7 reasons your small business may not be thriving

research shows the longevity of small businesses can be tracked to factors that go far beyond simply having the right products or services. Improve your odds of success by considering whether you’re making the following common mistakes
by: Custom Toll Free , October 11, 2016

If you’ve already launched your small business and all seems to be going well, you might assume you’re on the right track. But research shows the longevity of small businesses can be tracked to factors that go far beyond simply having the right products or services.

Improve your odds of success by considering whether you’re making the following common mistakes:

1. No business plan. A surprising 67 percent of business owners surveyed last year said they had no formal business plan. But winging it is rarely a good idea, and different studies have linked failure to plan with failure as a whole. A good business plan doesn’t have to be lengthy, but should at least delineate your business’ core values, mission statement, target audience, product and specific plans for selling and marketing that product. Measurable goals are a must. “Every business, big or small, needs a plan,” advises Lisa Stevens of Wells Fargo. “We know from research and our direct experience working with business owners that a formal, written business plan is the foundation for long-term financial success.”

2. No website. If you’re focused on your brick-and-mortar operation, you may see maintaining a company website as a waste of your time. You’re not alone; that was the outlook of almost half of America’s small businesses in a poll this year. Their top arguments? Websites are irrelevant to their business or too expensive. In this digital age, however, a website is essential to maintaining the credibility of your business. Your website represents your business identity 24-7 (even when you’re closed), providing would-be customers a fast and convenient portal for important information and promotional material. A website doesn’t have to be expensive or time consuming, but it does provide not-to-be-missed marketing opportunities that could significantly impact your revenues. And it also allows for the automatic gathering of invaluable customer data.

3. No data tracking. Currently, 51 percent of small businesses believe analytics are critical, but only 45 percent track their data even if methodology is free. The major problem is that identifying your best audiences can be very difficult without use of Google Analytics or an online tracking tool. You could remain ignorant about the characteristics of your best customers, affecting everything from your product mix to your marketing strategy (and ultimately your sales growth).

4. You’re ignoring competition.

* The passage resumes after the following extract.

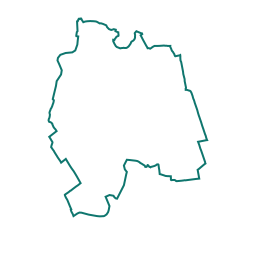 outline of Ogrezeni, Giurgiu, Romania, rotated 282°
{"feature_id": "2599482B64620511258400", "entity_name": "Ogrezeni", "entity_type": "district", "adm_level": 2, "iso_a3": "ROU", "parent_name": "Romania", "parent_adm1": "Giurgiu", "projection": "natural_earth1", "projection_center": [25.753, 44.398], "detail": "fine", "context": "isolated", "style": "outline", "palette": "teal", "viewbox_px": 256, "rotation_deg": 282, "n_neighbors": 0, "source": "geoboundaries", "source_scale": "gbopen_adm2", "svg_char_len": 5535}
<svg xmlns="http://www.w3.org/2000/svg" viewBox="0 0 256 256"><g transform="rotate(282 128 128)"><path d="M33.1,91.2L32.7,91.6L32.2,91.9L31.6,92.3L30.5,93.0L33.9,96.3L35.2,98.1L35.5,100.1L35.1,107.5L35.4,116.0L35.7,118.7L36.7,122.5L37.1,123.2L37.6,123.7L39.0,125.0L41.5,126.0L43.7,126.2L47.8,126.1L56.1,120.4L58.6,123.9L58.7,127.4L58.7,127.9L57.4,129.2L56.6,130.7L56.6,132.0L71.2,135.9L82.6,135.9L84.8,136.0L85.2,135.5L86.9,133.5L90.4,131.8L96.7,133.5L97.1,137.0L97.6,142.4L97.6,144.2L96.9,146.5L96.6,146.8L96.3,147.4L96.0,148.6L95.5,149.9L95.2,150.7L94.7,152.1L94.4,152.4L94.2,152.6L93.6,152.9L93.6,153.5L93.8,154.1L94.1,154.4L94.6,154.5L95.0,154.8L95.3,154.8L95.6,154.8L95.8,154.9L95.8,155.0L95.7,155.5L95.1,156.2L94.9,156.4L94.6,156.7L94.5,156.9L94.4,157.1L94.4,157.7L94.4,157.8L94.5,158.0L94.3,158.3L94.8,158.7L95.0,159.1L95.3,159.8L95.8,160.7L96.1,161.3L96.4,161.8L97.2,162.9L97.4,163.1L98.0,163.6L98.3,163.8L98.6,164.6L98.7,165.0L98.5,165.4L97.2,165.9L95.7,166.4L95.3,166.6L94.6,166.8L93.8,167.2L89.5,168.6L89.5,169.1L89.5,169.9L89.4,170.6L89.3,171.4L89.2,172.6L88.9,174.7L89.0,175.4L89.0,175.8L89.1,176.4L89.2,176.9L89.4,178.2L89.6,179.5L89.7,179.9L89.4,180.0L88.2,180.3L87.1,180.6L86.7,180.6L86.4,180.7L86.2,180.8L86.0,181.2L86.0,181.3L86.1,181.5L86.3,182.1L86.7,183.6L86.8,184.0L86.8,184.3L86.8,184.6L86.7,184.9L86.6,185.2L86.5,185.5L86.4,185.7L86.1,186.1L86.1,186.3L86.1,186.6L87.2,190.1L87.5,191.1L88.2,193.1L88.6,194.1L88.8,195.2L89.9,198.3L90.6,200.3L92.3,205.1L93.3,208.2L101.6,204.8L102.4,205.6L105.5,208.0L106.0,208.4L107.2,209.3L107.8,209.8L108.2,210.1L108.6,210.4L109.1,210.9L109.3,211.1L109.5,210.9L110.7,210.5L114.7,208.1L118.4,205.9L121.2,204.2L122.1,203.6L122.8,203.1L126.1,201.3L129.1,199.4L129.7,200.9L130.5,202.8L130.8,203.5L132.3,207.0L132.6,207.9L133.3,207.4L134.6,206.6L136.6,205.6L138.2,204.5L141.8,202.4L142.7,201.9L143.8,201.2L146.0,199.9L148.2,198.7L149.1,198.2L151.4,196.8L151.9,196.5L153.1,195.8L153.6,195.5L154.7,194.8L157.2,193.4L159.6,192.2L160.5,191.7L163.8,189.7L166.6,188.0L167.2,187.7L167.8,187.4L169.2,186.6L169.8,186.1L171.3,185.2L172.6,184.6L173.4,184.1L175.2,183.0L175.9,182.5L177.0,181.5L177.3,180.7L177.3,180.4L177.3,180.0L177.3,179.6L177.5,178.3L177.5,177.9L177.5,177.5L177.3,176.5L178.6,176.2L179.0,176.4L179.7,176.3L180.1,176.1L185.6,173.7L187.6,173.2L190.8,171.6L192.2,170.9L194.6,170.1L201.0,167.4L203.6,166.3L205.0,165.3L207.1,164.7L207.5,164.6L209.4,164.2L210.2,163.9L209.8,163.4L208.0,159.3L208.1,159.1L208.8,158.5L209.8,158.0L210.8,157.0L211.9,156.0L212.0,155.8L212.5,155.1L213.5,154.3L214.4,153.8L215.7,152.8L216.2,152.4L217.1,152.3L216.6,150.2L216.5,149.6L216.5,148.7L216.3,147.6L216.2,147.2L216.2,146.7L216.1,145.9L215.9,145.2L215.8,144.9L214.8,141.4L214.2,138.9L213.8,136.8L213.3,136.3L212.3,135.1L211.4,134.4L210.2,133.2L210.4,132.0L210.4,131.4L210.1,130.6L211.4,129.6L212.3,128.7L212.9,128.2L217.2,124.5L220.0,122.2L221.0,121.4L221.3,121.1L222.8,122.4L223.5,121.9L223.4,121.2L224.0,118.1L224.2,117.1L224.4,116.1L224.2,116.0L224.0,115.9L223.8,115.7L223.4,115.5L223.2,115.5L222.5,115.0L222.3,114.9L222.1,114.9L221.7,115.0L220.9,115.4L220.5,115.6L219.4,115.8L218.9,115.8L218.3,116.0L217.7,116.1L217.4,116.0L216.8,116.0L216.3,115.8L216.0,115.8L215.4,115.5L214.5,114.9L214.0,114.4L213.5,113.8L213.1,113.5L212.9,113.4L212.6,113.2L211.6,113.1L211.0,113.0L210.7,112.8L209.6,112.4L208.5,111.9L208.0,111.7L207.6,111.3L207.2,111.1L206.3,110.2L206.0,109.8L205.8,109.1L205.7,108.8L205.6,108.3L205.5,107.2L205.5,106.9L205.3,106.6L204.9,105.2L204.6,104.6L204.5,104.1L204.3,103.9L204.3,103.6L204.4,103.2L204.9,100.2L205.0,100.1L205.3,99.6L205.4,99.3L205.5,99.1L207.6,97.2L209.8,95.5L211.2,95.2L211.2,96.4L212.1,96.5L212.9,97.0L214.1,97.4L214.9,97.9L215.5,98.5L215.9,99.2L216.2,99.5L216.4,99.5L217.7,99.2L218.7,98.8L219.6,98.6L219.7,97.5L219.9,96.6L220.1,95.6L221.6,95.6L221.7,93.5L221.3,92.9L220.4,91.2L220.8,88.8L222.3,86.6L223.9,85.4L224.2,83.9L224.6,81.9L224.8,79.7L224.4,78.6L225.1,76.5L225.5,75.1L225.5,74.0L225.2,71.4L225.0,70.6L224.8,69.0L223.9,65.8L223.2,63.9L222.2,62.3L224.0,60.5L224.2,60.3L225.3,59.5L225.4,59.2L224.4,58.2L224.4,57.6L224.7,57.3L224.5,57.1L224.1,57.0L223.5,56.8L222.0,56.7L221.7,56.0L212.2,58.5L211.2,58.0L207.6,58.2L207.1,58.4L207.2,60.3L203.4,60.6L199.0,61.1L192.9,60.3L190.4,57.8L188.4,51.4L185.5,46.6L182.0,44.9L179.4,45.0L175.9,47.6L170.7,51.2L166.4,51.4L159.0,48.5L154.2,48.8L140.6,48.4L139.7,49.7L139.2,49.7L138.3,49.8L136.6,49.7L135.5,49.5L133.5,49.3L131.7,48.9L130.4,48.4L130.1,48.4L129.6,48.4L128.6,48.2L127.2,48.0L126.8,48.0L126.5,48.1L126.2,48.2L125.6,48.4L125.0,48.8L124.6,48.9L124.3,48.9L123.3,49.0L121.6,49.0L121.1,48.9L120.5,48.7L120.0,48.7L119.6,48.7L119.1,48.7L118.6,48.9L118.2,49.2L117.7,49.5L117.6,49.9L117.6,50.4L117.6,50.9L117.5,51.2L117.3,51.7L117.1,52.2L116.8,52.5L116.5,53.0L116.0,53.3L115.7,53.3L114.6,54.2L113.7,54.7L113.6,54.9L113.1,55.4L112.4,56.1L111.7,57.2L110.1,58.8L107.6,56.7L103.0,52.8L101.9,53.9L100.0,55.6L98.9,56.7L98.4,57.1L98.0,57.1L97.1,57.1L96.7,57.0L96.4,57.0L95.9,56.9L94.5,56.8L94.0,56.8L93.6,56.8L93.3,56.8L92.2,58.0L91.4,58.8L90.1,60.3L89.2,61.0L86.9,63.2L85.7,64.4L84.8,65.2L81.5,68.7L80.2,69.8L83.1,72.2L84.4,73.3L84.8,73.6L80.4,77.7L79.0,79.0L77.1,80.9L75.1,83.1L74.6,83.7L72.6,85.6L70.0,88.0L64.2,93.1L63.1,92.2L61.4,90.8L60.1,89.5L57.1,86.9L54.8,85.0L54.7,84.7L54.2,84.2L53.8,84.0L52.0,82.4L51.2,81.6L49.6,80.1L49.0,80.3L47.2,81.6L46.5,82.2L46.1,82.6L45.7,83.0L44.9,83.7L40.8,86.5L39.6,87.3L37.2,89.0L36.7,89.4L36.3,89.0L35.1,89.6L33.7,90.6L33.1,91.2Z" fill="none" stroke="#0f766e" stroke-width="2"/></g></svg>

Paying attention to your competitors lets you match their best and most successful ideas and programs while avoiding their mistakes. It can also tip you off to industry trends you need to jump on.

5. No differentiation. You will have a hard time competing in any industry if you can’t figure out what makes you special before highlighting that in your marketing efforts. If you can’t explain to yourself why customers should choose you, they won’t be able to either. You must identify your unique selling proposition, then capitalize on that.

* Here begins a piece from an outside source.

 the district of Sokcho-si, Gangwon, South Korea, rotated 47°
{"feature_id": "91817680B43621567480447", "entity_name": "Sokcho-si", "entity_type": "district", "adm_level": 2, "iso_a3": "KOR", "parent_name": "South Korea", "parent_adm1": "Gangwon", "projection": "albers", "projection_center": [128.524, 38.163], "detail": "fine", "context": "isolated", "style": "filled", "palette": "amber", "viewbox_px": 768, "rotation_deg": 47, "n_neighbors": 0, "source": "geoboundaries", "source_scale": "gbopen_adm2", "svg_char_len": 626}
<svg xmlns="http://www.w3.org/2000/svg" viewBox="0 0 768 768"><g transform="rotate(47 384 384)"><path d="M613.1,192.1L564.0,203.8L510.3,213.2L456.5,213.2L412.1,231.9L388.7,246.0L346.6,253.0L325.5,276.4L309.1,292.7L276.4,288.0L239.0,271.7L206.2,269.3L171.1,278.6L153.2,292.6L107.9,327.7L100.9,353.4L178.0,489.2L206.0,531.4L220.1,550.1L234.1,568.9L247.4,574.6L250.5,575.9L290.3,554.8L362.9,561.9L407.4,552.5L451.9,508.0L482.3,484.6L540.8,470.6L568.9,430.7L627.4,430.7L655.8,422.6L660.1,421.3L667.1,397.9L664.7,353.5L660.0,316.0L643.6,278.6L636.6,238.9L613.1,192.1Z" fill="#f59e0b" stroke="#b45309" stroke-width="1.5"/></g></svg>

6. No marketing acumen. Small business owners don’t need a degree in marketing, but they should at least understand the basic principles of how to reach an audience. Business analysts recommend you spend at least a couple of hours each week reading up on small business marketing, prioritizing those tips pertaining to your industry. Your competitors may well be maximizing big data to provide as much intelligence for their marketing campaigns as possible. As such, word of mouth no longer cuts it as a primary form of publicity, no matter how exceptional your product is.

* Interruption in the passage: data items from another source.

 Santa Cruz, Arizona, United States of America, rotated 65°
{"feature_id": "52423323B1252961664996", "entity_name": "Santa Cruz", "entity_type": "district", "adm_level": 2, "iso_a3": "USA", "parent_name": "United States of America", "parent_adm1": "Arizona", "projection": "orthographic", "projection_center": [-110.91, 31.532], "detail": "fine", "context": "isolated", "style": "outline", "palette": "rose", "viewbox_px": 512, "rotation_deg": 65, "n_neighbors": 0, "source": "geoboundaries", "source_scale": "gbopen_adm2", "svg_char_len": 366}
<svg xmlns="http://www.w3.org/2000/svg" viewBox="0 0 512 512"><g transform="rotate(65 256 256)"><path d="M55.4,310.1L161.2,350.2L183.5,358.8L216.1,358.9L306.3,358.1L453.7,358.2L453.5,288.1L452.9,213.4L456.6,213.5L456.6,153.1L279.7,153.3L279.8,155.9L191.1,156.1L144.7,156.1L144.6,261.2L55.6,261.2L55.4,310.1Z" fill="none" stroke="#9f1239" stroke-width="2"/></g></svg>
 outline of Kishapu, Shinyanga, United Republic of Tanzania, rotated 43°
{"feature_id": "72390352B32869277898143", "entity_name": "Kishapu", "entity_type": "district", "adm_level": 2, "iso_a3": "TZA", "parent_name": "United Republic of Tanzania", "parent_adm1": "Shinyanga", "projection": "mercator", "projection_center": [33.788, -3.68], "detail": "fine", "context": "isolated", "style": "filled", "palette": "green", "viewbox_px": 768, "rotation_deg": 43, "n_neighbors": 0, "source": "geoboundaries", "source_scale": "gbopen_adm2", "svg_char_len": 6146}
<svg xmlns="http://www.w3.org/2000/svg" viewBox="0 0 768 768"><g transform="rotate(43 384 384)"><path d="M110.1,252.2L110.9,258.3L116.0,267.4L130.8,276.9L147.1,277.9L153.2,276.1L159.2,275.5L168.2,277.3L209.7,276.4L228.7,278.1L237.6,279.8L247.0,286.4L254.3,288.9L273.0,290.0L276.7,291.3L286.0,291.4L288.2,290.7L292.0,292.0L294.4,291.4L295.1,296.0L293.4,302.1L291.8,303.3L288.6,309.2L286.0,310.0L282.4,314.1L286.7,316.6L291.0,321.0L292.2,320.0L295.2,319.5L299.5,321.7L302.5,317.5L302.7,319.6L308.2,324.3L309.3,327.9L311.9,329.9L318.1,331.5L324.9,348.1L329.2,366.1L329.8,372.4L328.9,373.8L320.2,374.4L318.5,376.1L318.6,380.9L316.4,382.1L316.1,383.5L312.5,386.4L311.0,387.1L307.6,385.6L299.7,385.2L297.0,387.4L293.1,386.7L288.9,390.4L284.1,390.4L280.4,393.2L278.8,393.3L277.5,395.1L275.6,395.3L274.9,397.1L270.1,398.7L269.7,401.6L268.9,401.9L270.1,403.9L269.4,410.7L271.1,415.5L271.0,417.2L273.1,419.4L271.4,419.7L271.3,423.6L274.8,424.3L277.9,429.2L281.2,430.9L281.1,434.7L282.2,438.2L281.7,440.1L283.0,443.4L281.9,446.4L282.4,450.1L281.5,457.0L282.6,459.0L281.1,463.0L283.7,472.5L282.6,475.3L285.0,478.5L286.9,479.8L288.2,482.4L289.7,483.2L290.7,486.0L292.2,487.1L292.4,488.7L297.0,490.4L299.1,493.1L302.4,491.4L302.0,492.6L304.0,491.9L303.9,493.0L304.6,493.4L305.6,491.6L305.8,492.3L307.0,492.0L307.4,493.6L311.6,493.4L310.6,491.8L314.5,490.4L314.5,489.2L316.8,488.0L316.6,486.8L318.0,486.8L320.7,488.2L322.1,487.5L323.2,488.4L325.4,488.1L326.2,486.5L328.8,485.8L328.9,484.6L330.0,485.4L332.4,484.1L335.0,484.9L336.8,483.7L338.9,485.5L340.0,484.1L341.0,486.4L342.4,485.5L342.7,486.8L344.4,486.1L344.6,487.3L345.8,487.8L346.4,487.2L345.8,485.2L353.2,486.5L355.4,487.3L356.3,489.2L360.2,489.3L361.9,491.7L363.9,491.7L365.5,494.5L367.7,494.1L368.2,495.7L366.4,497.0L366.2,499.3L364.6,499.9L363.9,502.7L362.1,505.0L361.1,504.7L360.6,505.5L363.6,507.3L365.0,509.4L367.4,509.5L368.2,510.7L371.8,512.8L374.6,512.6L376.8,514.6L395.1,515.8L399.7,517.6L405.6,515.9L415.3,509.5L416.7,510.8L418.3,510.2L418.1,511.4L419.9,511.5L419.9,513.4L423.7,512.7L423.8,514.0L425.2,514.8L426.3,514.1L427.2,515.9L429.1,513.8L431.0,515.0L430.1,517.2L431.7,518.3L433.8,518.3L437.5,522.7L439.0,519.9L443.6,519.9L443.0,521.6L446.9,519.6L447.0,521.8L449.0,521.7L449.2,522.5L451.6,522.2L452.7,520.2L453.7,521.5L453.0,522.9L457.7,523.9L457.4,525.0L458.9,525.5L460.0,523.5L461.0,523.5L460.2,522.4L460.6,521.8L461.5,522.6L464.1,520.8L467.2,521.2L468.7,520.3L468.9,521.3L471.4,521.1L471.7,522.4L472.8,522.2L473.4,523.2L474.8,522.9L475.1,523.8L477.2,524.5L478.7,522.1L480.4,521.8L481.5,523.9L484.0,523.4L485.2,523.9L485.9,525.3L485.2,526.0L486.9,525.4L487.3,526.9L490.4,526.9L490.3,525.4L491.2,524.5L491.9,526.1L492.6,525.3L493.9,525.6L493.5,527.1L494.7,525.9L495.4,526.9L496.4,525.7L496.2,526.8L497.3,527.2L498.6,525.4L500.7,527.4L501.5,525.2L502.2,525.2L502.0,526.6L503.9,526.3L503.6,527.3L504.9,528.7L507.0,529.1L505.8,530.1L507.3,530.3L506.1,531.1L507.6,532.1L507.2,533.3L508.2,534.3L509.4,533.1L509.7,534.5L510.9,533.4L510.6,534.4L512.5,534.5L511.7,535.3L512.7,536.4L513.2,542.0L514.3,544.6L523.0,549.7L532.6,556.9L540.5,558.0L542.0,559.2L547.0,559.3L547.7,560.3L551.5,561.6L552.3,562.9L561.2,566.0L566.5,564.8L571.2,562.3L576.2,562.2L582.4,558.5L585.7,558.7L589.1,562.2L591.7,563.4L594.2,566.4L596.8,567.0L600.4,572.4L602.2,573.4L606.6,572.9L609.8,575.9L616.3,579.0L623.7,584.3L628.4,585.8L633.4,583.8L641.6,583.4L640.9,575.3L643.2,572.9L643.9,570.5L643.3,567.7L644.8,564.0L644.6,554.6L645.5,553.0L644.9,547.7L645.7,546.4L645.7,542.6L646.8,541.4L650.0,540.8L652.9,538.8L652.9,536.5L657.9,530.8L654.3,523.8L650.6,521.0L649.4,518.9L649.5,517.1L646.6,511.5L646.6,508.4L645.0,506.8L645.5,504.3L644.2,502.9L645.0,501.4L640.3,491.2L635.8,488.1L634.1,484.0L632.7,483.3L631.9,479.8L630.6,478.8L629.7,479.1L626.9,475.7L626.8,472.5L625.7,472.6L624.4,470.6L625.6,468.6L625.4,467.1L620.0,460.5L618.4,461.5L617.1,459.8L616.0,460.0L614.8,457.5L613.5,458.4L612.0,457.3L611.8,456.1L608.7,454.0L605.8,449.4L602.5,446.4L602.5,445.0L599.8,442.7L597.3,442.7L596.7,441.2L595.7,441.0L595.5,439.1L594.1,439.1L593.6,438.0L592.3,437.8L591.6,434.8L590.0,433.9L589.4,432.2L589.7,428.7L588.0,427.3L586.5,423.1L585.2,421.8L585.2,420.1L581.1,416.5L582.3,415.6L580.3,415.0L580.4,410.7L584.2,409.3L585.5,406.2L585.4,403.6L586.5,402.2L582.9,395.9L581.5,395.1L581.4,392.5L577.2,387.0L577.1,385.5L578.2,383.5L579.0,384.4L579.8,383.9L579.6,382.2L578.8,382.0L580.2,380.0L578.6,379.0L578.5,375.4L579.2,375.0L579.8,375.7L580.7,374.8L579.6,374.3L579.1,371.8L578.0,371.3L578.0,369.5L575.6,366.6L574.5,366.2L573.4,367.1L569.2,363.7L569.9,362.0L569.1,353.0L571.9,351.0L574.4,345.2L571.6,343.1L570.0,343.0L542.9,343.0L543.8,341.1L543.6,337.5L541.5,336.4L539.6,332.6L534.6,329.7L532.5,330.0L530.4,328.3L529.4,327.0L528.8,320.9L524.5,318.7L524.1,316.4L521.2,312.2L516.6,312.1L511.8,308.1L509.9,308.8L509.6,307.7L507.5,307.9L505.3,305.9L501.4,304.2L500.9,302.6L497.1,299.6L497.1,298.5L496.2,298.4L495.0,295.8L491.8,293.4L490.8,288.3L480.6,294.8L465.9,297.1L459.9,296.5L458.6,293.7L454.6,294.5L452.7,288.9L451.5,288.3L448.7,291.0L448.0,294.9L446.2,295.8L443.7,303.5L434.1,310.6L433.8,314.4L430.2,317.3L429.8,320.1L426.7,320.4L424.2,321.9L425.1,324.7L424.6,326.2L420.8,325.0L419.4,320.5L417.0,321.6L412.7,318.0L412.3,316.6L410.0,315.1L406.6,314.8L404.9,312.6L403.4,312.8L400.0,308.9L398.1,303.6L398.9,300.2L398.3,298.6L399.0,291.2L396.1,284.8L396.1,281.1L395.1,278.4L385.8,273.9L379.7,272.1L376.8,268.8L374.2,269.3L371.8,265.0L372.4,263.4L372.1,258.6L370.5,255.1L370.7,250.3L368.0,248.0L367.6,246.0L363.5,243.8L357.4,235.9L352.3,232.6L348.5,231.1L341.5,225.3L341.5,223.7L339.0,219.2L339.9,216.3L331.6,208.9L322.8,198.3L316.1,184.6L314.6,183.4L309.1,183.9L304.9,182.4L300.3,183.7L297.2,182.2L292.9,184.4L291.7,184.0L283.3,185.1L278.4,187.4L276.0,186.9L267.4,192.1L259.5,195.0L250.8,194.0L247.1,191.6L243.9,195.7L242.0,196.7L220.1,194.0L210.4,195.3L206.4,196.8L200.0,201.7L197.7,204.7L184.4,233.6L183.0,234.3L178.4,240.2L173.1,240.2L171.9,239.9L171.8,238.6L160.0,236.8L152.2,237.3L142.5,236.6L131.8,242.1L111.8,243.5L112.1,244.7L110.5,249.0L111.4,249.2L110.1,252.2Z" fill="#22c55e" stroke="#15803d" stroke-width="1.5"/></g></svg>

7. You’re wasting money. It’s easy for new business owners to convince themselves they need all the latest bells and whistles. In reality, they need to avoid investing in anything not slated to directly grow their business. “Ask yourself how it will help your bottom line,” recommends Joanne Chang in the Wall Street Journal. “If you can figure out a direct correlation, then it’s probably worth considering.”
In short, keeping your eyes open about what can go wrong in your business can only be a good thing — especially if you’re a first-time entrepreneur.

“If you are not brutally honest with yourself, you can’t make informed decisions that will truly improve your company,” notes Lucas Carlson on Inc.com. “You will hide behind excuses and spin stories. You need a healthy dose of skepticism — not the same as self-doubt or lack of self-belief — to make real forward progress.”